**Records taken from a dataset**

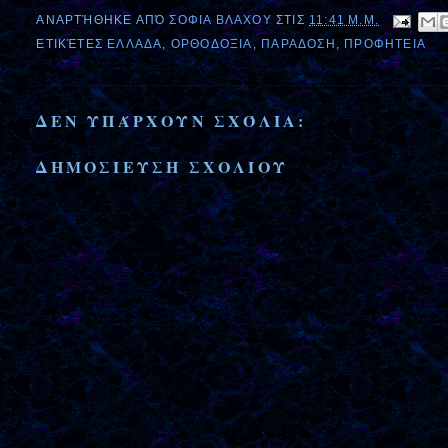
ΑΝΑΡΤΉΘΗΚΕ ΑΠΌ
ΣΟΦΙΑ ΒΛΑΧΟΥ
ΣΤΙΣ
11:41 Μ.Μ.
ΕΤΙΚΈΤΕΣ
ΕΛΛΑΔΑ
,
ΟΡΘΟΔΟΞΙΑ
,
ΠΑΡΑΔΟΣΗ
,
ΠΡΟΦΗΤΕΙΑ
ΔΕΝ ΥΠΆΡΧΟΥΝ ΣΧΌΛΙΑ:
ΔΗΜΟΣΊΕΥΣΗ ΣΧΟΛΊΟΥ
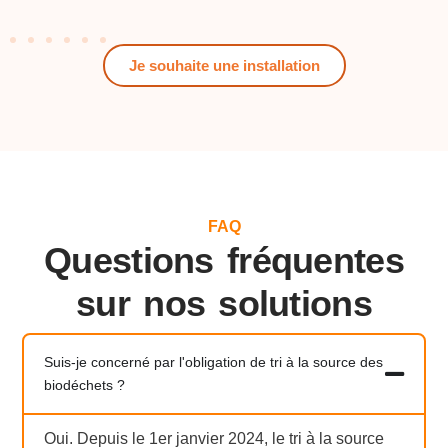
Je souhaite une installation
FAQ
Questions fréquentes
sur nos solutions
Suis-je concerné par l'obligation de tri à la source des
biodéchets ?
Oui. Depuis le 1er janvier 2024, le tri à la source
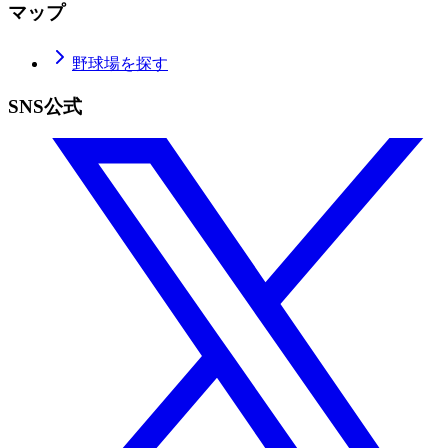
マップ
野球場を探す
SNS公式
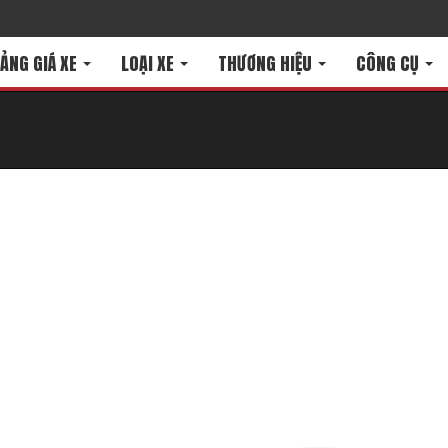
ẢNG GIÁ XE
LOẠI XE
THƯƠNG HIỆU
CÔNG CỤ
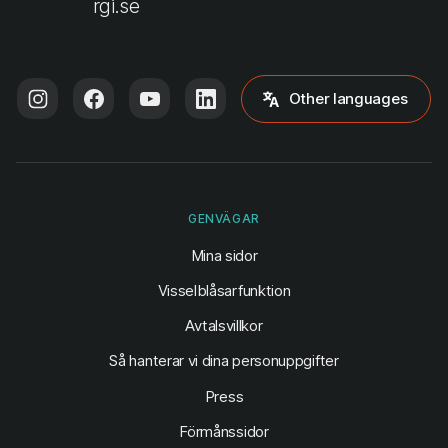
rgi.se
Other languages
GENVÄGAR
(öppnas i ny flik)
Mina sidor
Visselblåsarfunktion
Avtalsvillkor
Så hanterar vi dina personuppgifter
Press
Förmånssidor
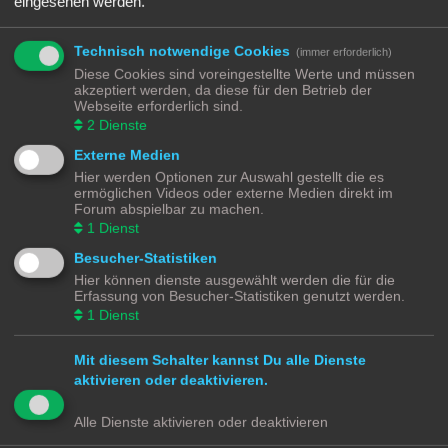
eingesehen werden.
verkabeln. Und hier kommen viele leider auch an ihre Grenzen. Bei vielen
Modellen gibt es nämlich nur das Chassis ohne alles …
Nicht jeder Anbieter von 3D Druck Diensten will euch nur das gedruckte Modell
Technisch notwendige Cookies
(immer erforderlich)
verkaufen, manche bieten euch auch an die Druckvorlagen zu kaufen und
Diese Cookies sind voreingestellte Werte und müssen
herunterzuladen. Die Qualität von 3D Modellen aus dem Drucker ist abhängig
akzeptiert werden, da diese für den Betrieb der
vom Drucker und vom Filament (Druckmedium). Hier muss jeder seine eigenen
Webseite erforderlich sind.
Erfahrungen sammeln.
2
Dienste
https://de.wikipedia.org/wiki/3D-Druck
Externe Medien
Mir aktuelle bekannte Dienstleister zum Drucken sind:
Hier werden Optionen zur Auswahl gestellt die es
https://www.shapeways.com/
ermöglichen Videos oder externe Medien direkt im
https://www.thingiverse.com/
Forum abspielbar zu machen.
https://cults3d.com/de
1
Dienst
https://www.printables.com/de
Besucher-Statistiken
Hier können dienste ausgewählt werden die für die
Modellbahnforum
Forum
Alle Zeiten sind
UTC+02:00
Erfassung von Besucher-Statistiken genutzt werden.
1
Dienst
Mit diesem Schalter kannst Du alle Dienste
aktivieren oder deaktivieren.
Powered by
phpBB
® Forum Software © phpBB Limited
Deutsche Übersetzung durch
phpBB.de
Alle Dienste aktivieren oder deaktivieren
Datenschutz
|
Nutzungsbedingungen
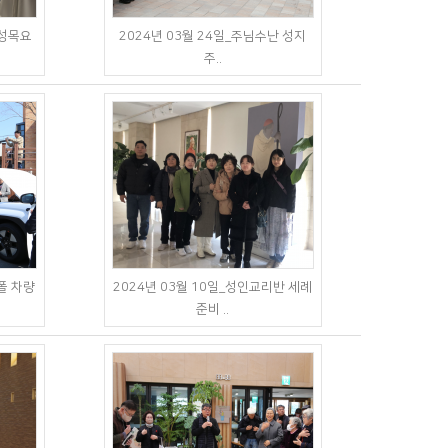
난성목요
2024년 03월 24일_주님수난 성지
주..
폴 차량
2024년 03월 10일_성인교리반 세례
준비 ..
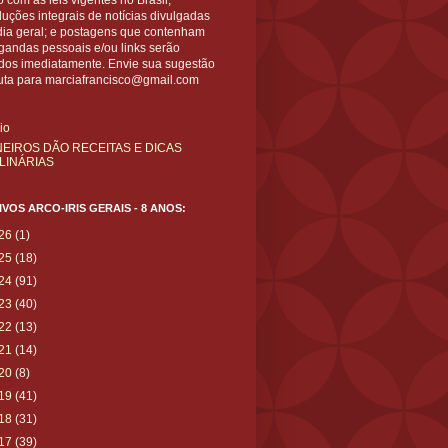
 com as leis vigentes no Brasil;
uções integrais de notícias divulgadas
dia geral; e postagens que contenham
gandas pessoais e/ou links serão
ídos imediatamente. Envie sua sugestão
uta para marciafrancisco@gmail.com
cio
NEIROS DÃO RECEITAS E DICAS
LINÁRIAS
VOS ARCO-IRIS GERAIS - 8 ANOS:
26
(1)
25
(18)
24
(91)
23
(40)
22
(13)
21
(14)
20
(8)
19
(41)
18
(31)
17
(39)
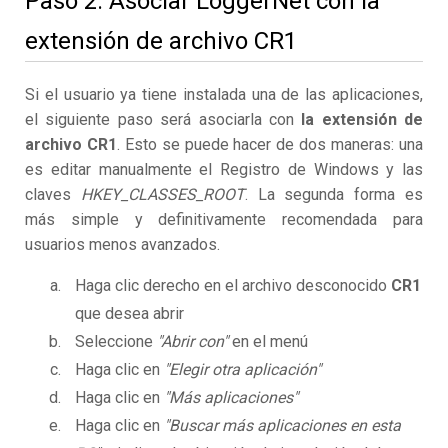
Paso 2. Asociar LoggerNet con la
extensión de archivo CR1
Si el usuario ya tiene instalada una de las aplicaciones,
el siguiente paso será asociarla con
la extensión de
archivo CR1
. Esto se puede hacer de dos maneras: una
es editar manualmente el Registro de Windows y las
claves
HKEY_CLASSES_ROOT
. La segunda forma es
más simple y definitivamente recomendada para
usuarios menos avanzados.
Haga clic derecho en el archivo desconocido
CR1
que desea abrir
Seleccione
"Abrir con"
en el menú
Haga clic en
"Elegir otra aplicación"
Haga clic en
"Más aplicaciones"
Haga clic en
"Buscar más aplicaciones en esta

**Action item**
Could you pull out the lines of the material from its beginning through the line holding "Förmånssidor", inclusive, and copy them unchanged? Leave the pictures out of your answer.

**Written answer**
ΑΝΑΡΤΉΘΗΚΕ ΑΠΌ
ΣΟΦΙΑ ΒΛΑΧΟΥ
ΣΤΙΣ
11:41 Μ.Μ.
ΕΤΙΚΈΤΕΣ
ΕΛΛΑΔΑ
,
ΟΡΘΟΔΟΞΙΑ
,
ΠΑΡΑΔΟΣΗ
,
ΠΡΟΦΗΤΕΙΑ
ΔΕΝ ΥΠΆΡΧΟΥΝ ΣΧΌΛΙΑ:
ΔΗΜΟΣΊΕΥΣΗ ΣΧΟΛΊΟΥ
Je souhaite une installation
FAQ
Questions fréquentes
sur nos solutions
Suis-je concerné par l'obligation de tri à la source des
biodéchets ?
Oui. Depuis le 1er janvier 2024, le tri à la source
マップ
野球場を探す
SNS公式
ẢNG GIÁ XE
LOẠI XE
THƯƠNG HIỆU
CÔNG CỤ
rgi.se
Other languages
GENVÄGAR
(öppnas i ny flik)
Mina sidor
Visselblåsarfunktion
Avtalsvillkor
Så hanterar vi dina personuppgifter
Press
Förmånssidor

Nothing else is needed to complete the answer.